======== RECORDED INFORMATION ========

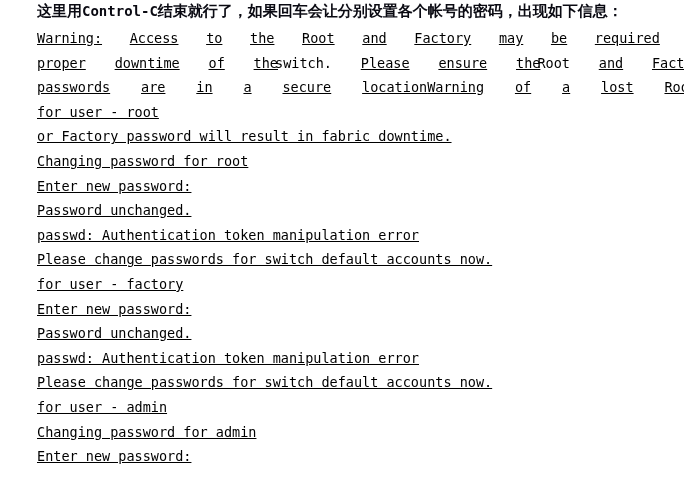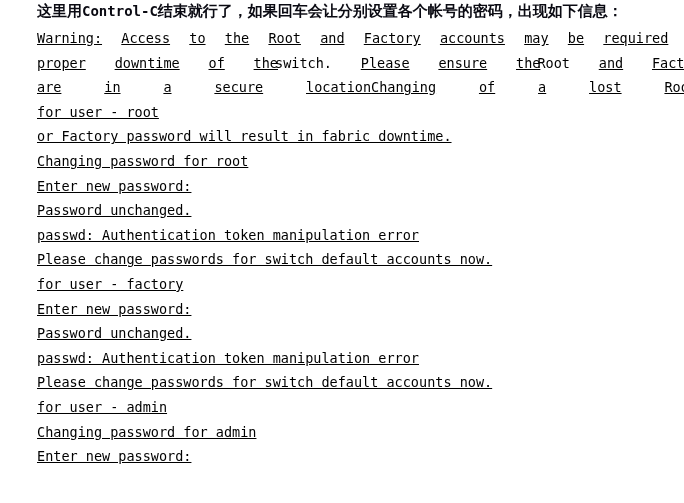--- a/index.html
+++ b/index.html
@@ -93,7 +93,6 @@
       <span class="w">Root</span>
       <span class="w">and</span>
       <span class="w">Factory</span>
-      <span class="w">accounts</span>
       <span class="w">may</span>
       <span class="w">be</span>
       <span class="w">required</span>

========

## HOW TO COMPLETE THIS TASK
Could you print all of the entries exactly, skipping the images?

## REPLY TO THE EXERCISE
--- a/index.html
+++ b/index.html
@@ -93,7 +93,6 @@
       <span class="w">Root</span>
       <span class="w">and</span>
       <span class="w">Factory</span>
-      <span class="w">accounts</span>
       <span class="w">may</span>
       <span class="w">be</span>
       <span class="w">required</span>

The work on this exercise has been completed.